Range, which has 50.1% of the oil and minerals rights in the semi-autonomous Somali state, said the farm-in agreement was made following meetings with the state-owned oil major in the Middle East last week.
Under the deal, KNOC will pay a $A13.43 million sign-on fee, and spend at least $33.25 million on exploration over two years to earn a 75% interest in the Noogal Area, which comprises a portion of the former Blocks 28 and 89, according to Range.
The Melbourne-based company said it believed the agreement was a major step towards its goal of attracting international partners to help it explore and develop Puntland’s mineral and hydrocarbon assets.
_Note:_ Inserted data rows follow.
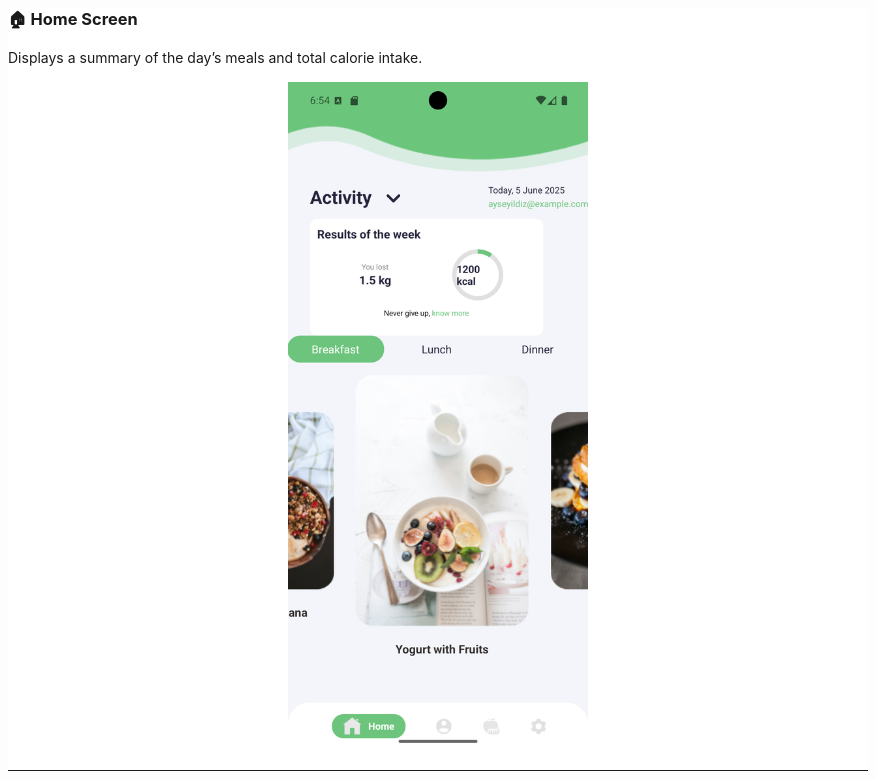 
### 🏠 Home Screen  
Displays a summary of the day’s meals and total calorie intake.

<div align="center">
  <img src="screenshots/HomeScreen.png" alt="Home Screen" width="300"/>
</div>

---
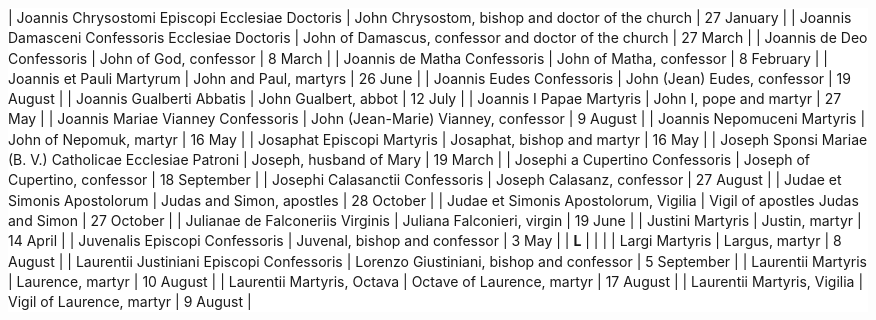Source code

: | Joannis Chrysostomi Episcopi Ecclesiae Doctoris                 | John Chrysostom, bishop and doctor of the church                                             | 27 January                                                                |
| Joannis Damasceni Confessoris Ecclesiae Doctoris                | John of Damascus, confessor and doctor of the church                                         | 27 March                                                                  |
| Joannis de Deo Confessoris                                      | John of God, confessor                                                                       | 8 March                                                                   |
| Joannis de Matha Confessoris                                    | John of Matha, confessor                                                                     | 8 February                                                                |
| Joannis et Pauli Martyrum                                       | John and Paul, martyrs                                                                       | 26 June                                                                   |
| Joannis Eudes Confessoris                                       | John (Jean) Eudes, confessor                                                                 | 19 August                                                                 |
| Joannis Gualberti Abbatis                                       | John Gualbert, abbot                                                                         | 12 July                                                                   |
| Joannis I Papae Martyris                                        | John I, pope and martyr                                                                      | 27 May                                                                    |
| Joannis Mariae Vianney Confessoris                              | John (Jean-Marie) Vianney, confessor                                                         | 9 August                                                                  |
| Joannis Nepomuceni Martyris                                     | John of Nepomuk, martyr                                                                      | 16 May                                                                    |
| Josaphat Episcopi Martyris                                      | Josaphat, bishop and martyr                                                                  | 16 May                                                                    |
| Joseph Sponsi Mariae (B. V.) Catholicae Ecclesiae Patroni       | Joseph, husband of Mary                                                                      | 19 March                                                                  |
| Josephi a Cupertino Confessoris                                 | Joseph of Cupertino, confessor                                                               | 18 September                                                              |
| Josephi Calasanctii Confessoris                                 | Joseph Calasanz, confessor                                                                   | 27 August                                                                 |
| Judae et Simonis Apostolorum                                    | Judas and Simon, apostles                                                                    | 28 October                                                                |
| Judae et Simonis Apostolorum, Vigilia                           | Vigil of apostles Judas and Simon                                                            | 27 October                                                                |
| Julianae de Falconeriis Virginis                                | Juliana Falconieri, virgin                                                                   | 19 June                                                                   |
| Justini Martyris                                                | Justin, martyr                                                                               | 14 April                                                                  |
| Juvenalis Episcopi Confessoris                                  | Juvenal, bishop and confessor                                                                | 3 May                                                                     |
| **L**                                                           |                                                                                              |                                                                           |
| Largi Martyris                                                  | Largus, martyr                                                                               | 8 August                                                                  |
| Laurentii Justiniani Episcopi Confessoris                       | Lorenzo Giustiniani, bishop and confessor                                                    | 5 September                                                               |
| Laurentii Martyris                                              | Laurence, martyr                                                                             | 10 August                                                                 |
| Laurentii Martyris, Octava                                      | Octave of Laurence, martyr                                                                   | 17 August                                                                 |
| Laurentii Martyris, Vigilia                                     | Vigil of Laurence, martyr                                                                    | 9 August                                                                  |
If KNOC proceeds with the deal, which is subject to due diligence and a formal agreement, Range will hold the residual 25% interest, with joint venture partner Consort Private then acquiring 12.5%.
Range has recently been forced to defend its presence in Puntland, after Somali news reports claimed more than 10 people had died and others were injured when fights broke out between a native group and Puntland soldiers who were protecting a team of the company’s researchers.
Executive chairman Mike Povey dismissed the reports as “highly exaggerated”, saying no one had died as a result of Range’s exploration in the region.
Somalia has not seen any oil and gas exploration since civil war broke out in the country in the late 1980s. Range Resources said it believed the area had all the pre-requisites to become a major oil-producing province, while its other mineral potential was largely unexplored.